>> BEGIN DATA

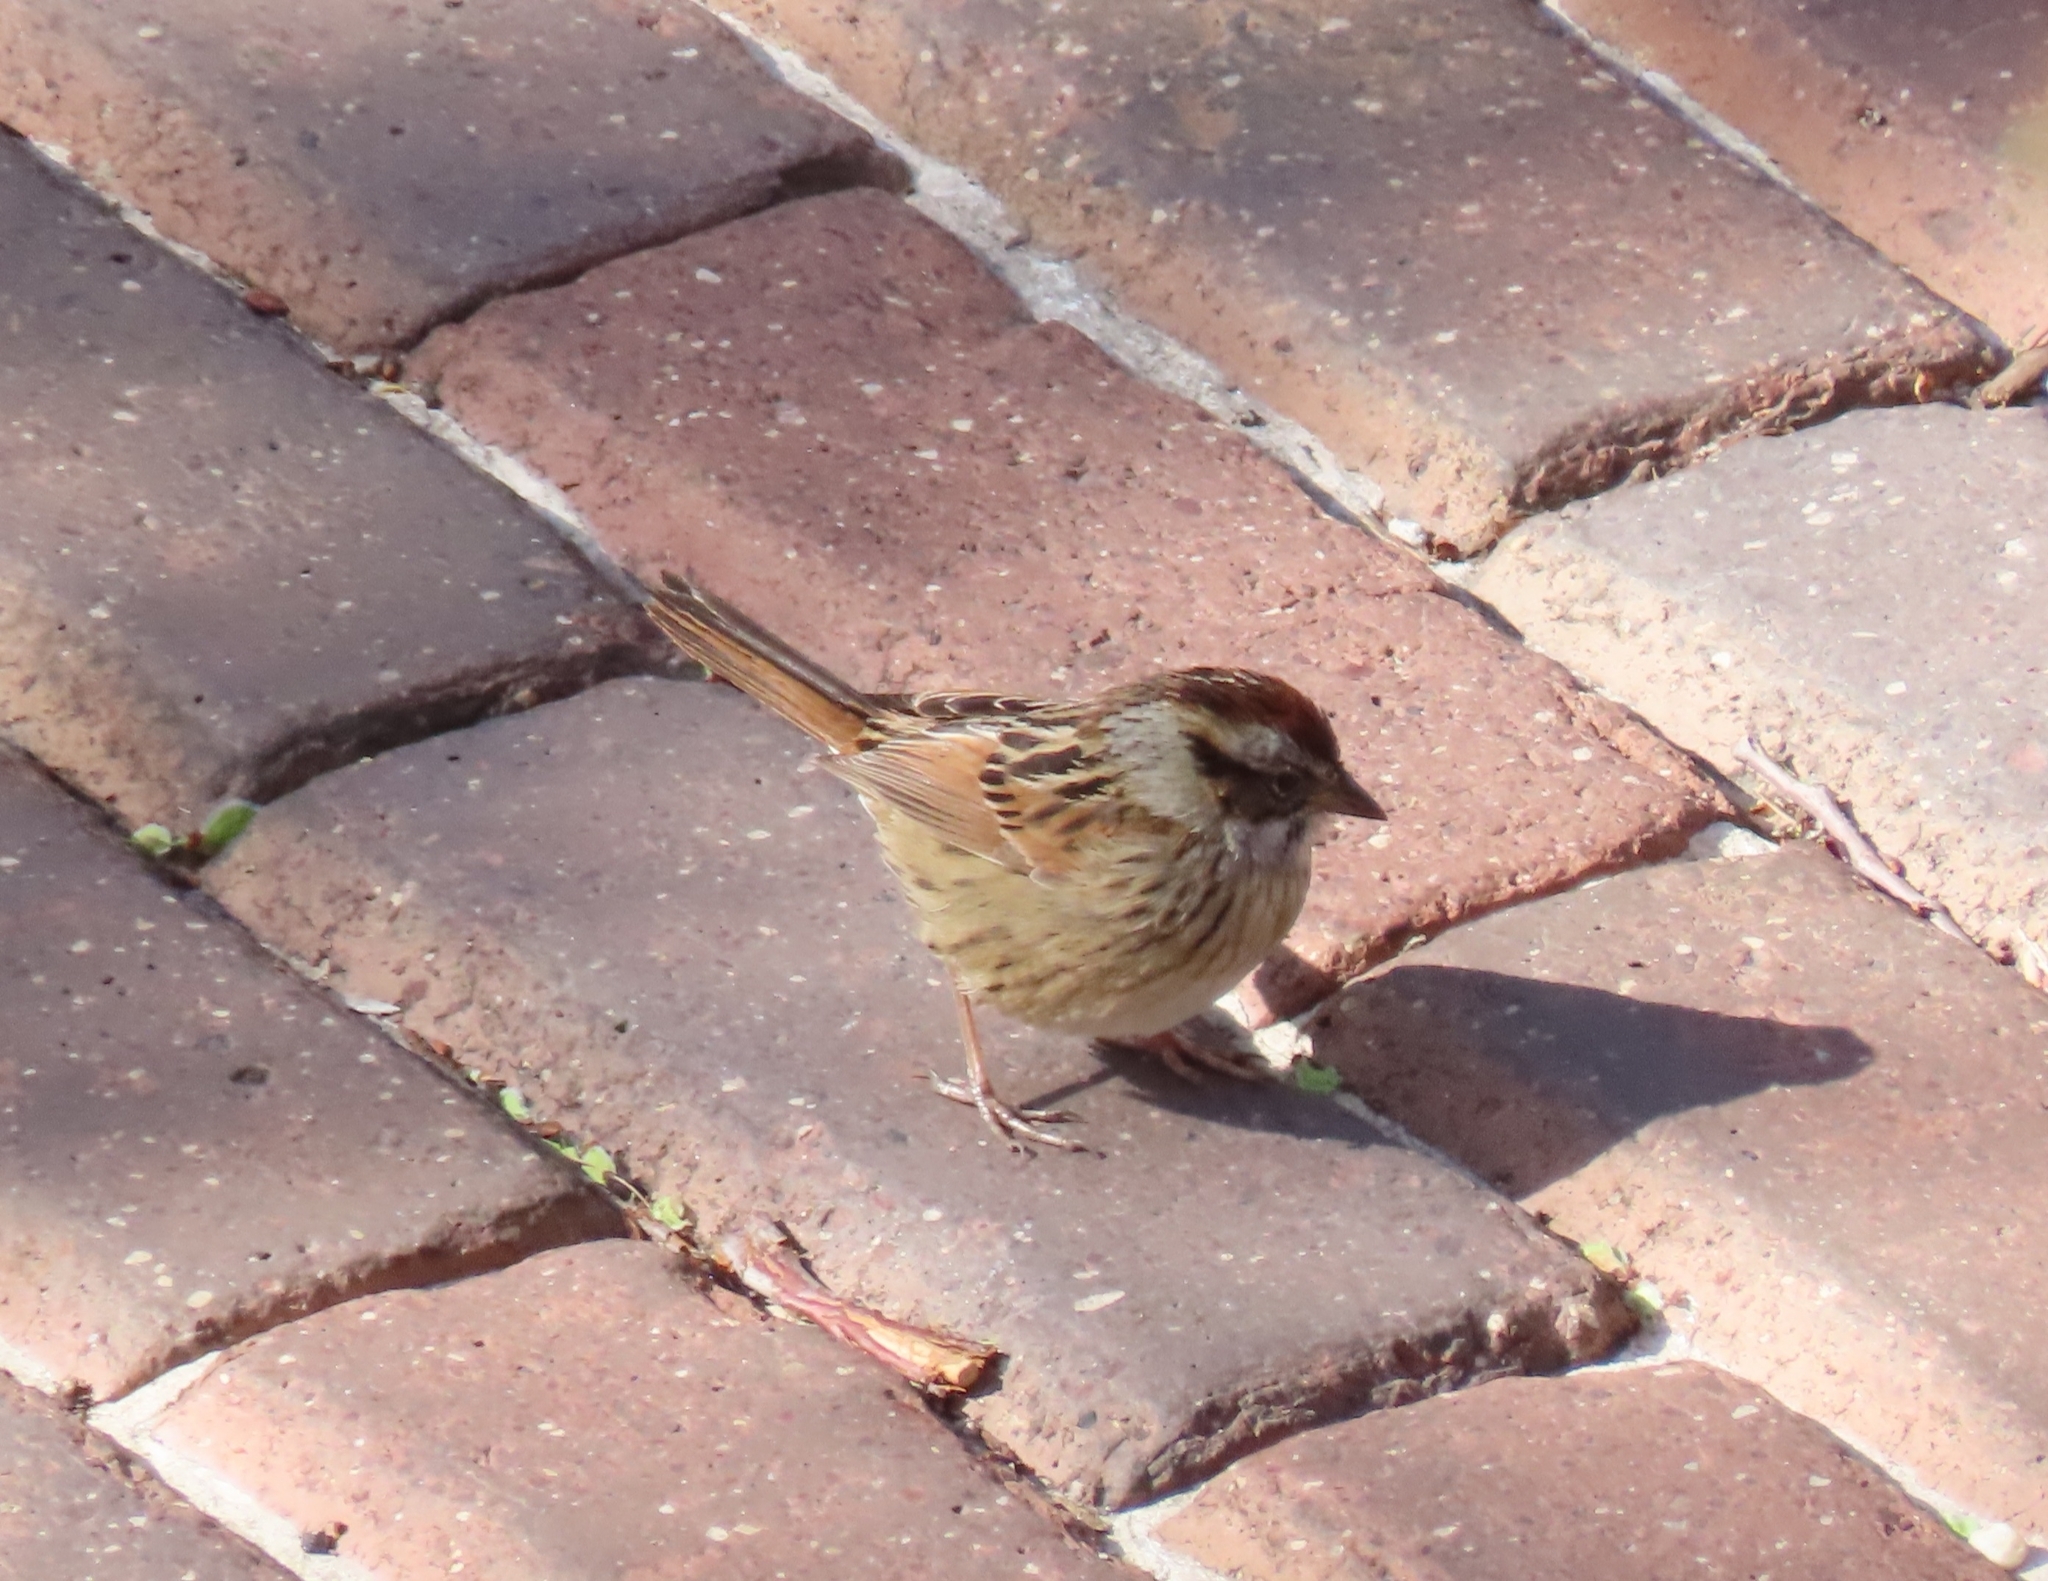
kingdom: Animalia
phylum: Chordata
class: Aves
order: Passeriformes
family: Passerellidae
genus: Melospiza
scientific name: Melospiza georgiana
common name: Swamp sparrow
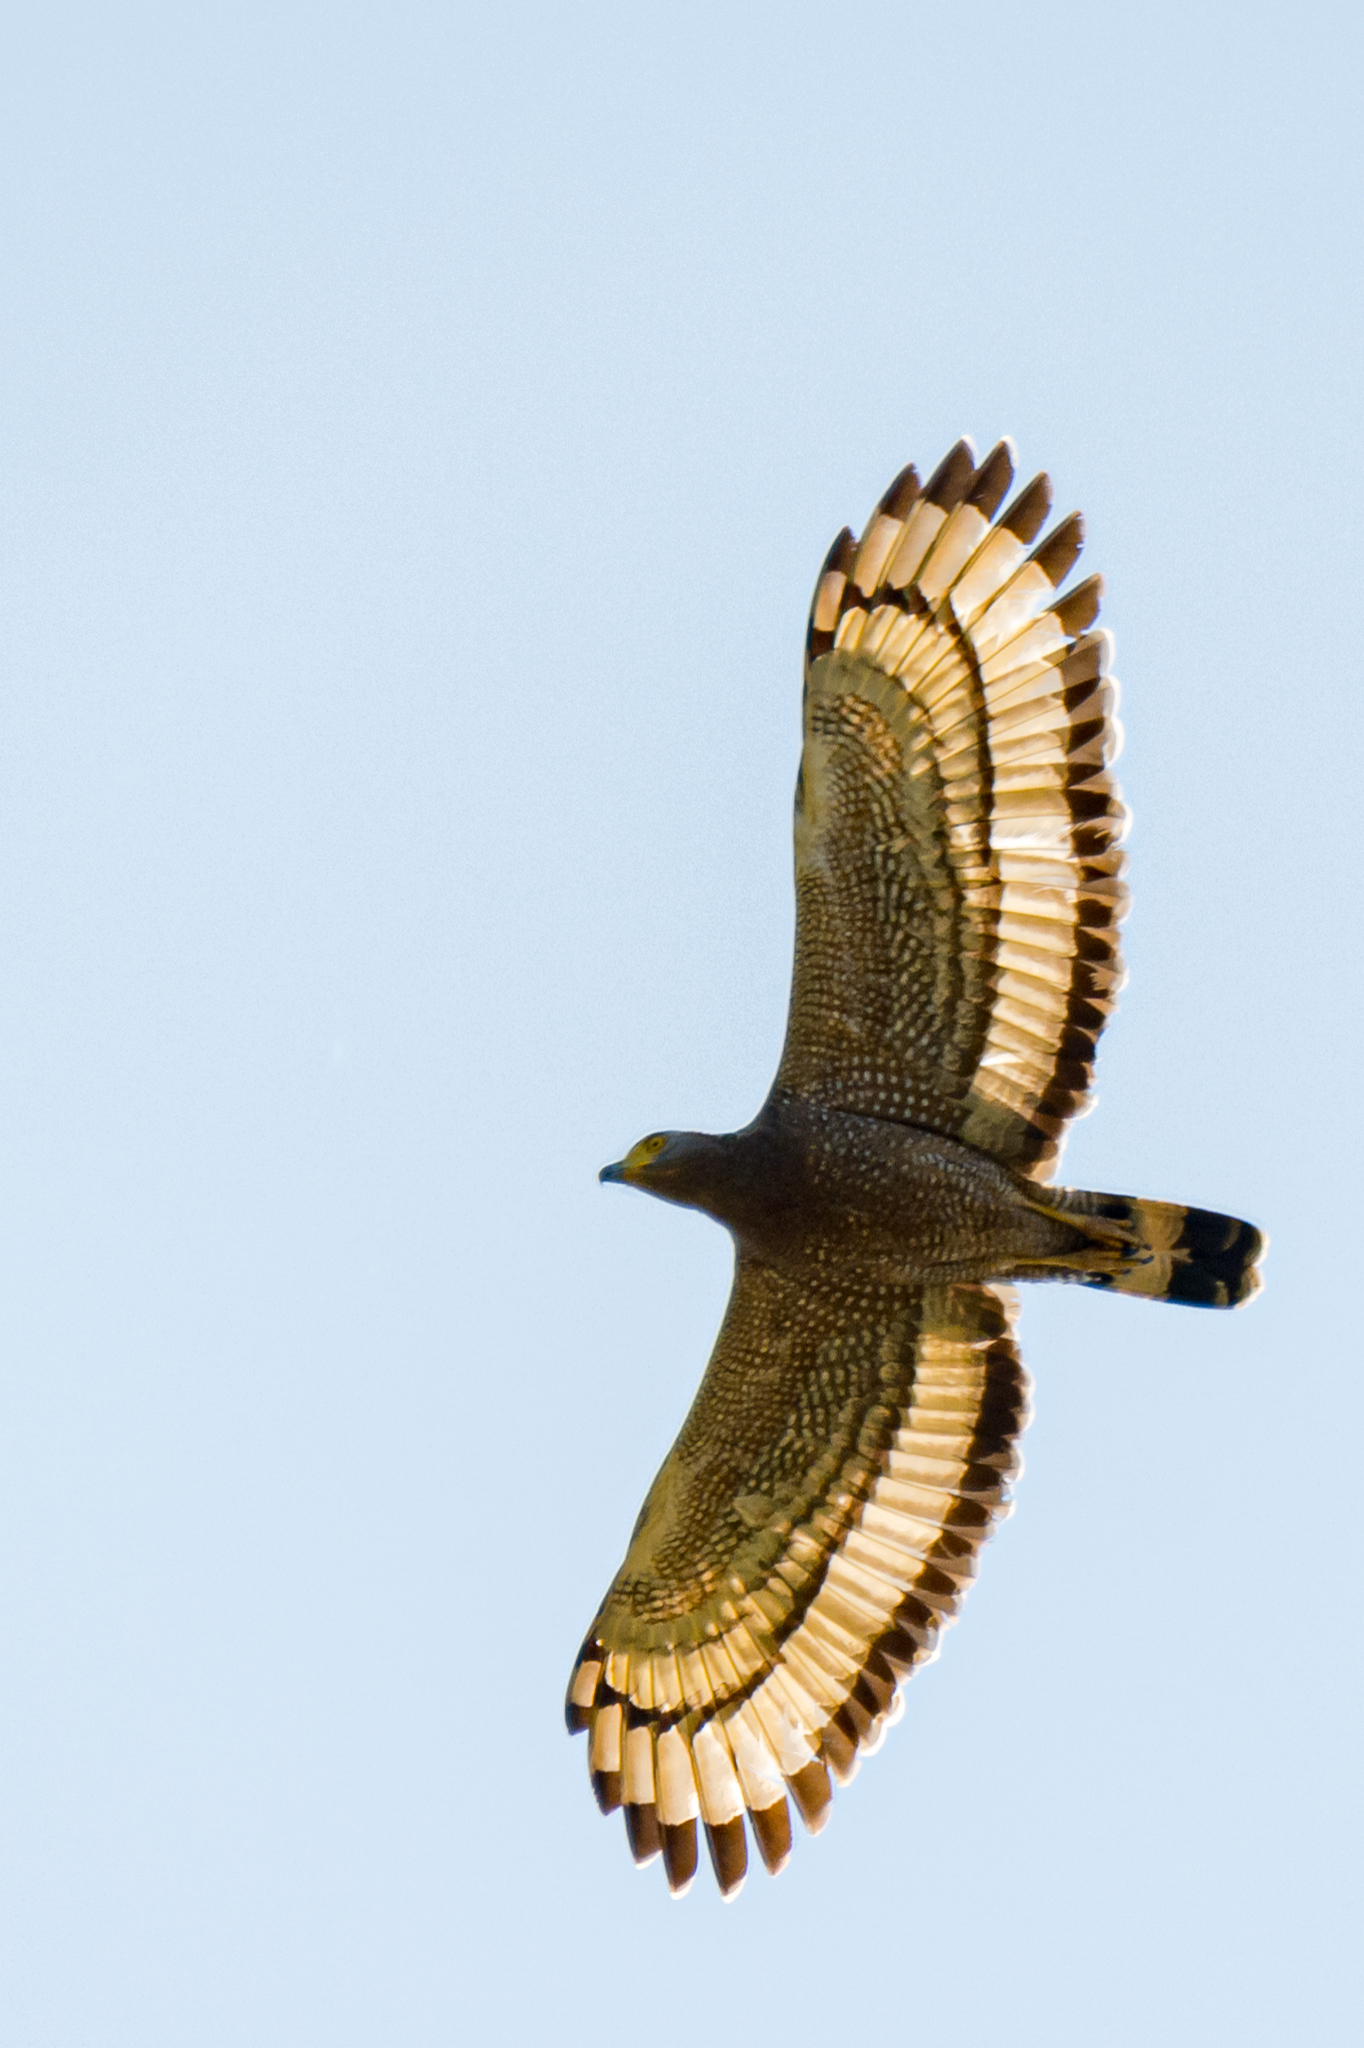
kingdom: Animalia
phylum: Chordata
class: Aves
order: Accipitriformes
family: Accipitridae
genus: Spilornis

>> END DATA

§ DIRECTIVE: Present each line of the material above as a numbered list, omitting blank lines and leaving out the pictures.

§ FINISHED ANSWER:
1. kingdom: Animalia
2. phylum: Chordata
3. class: Aves
4. order: Passeriformes
5. family: Passerellidae
6. genus: Melospiza
7. scientific name: Melospiza georgiana
8. common name: Swamp sparrow
9. kingdom: Animalia
10. phylum: Chordata
11. class: Aves
12. order: Accipitriformes
13. family: Accipitridae
14. genus: Spilornis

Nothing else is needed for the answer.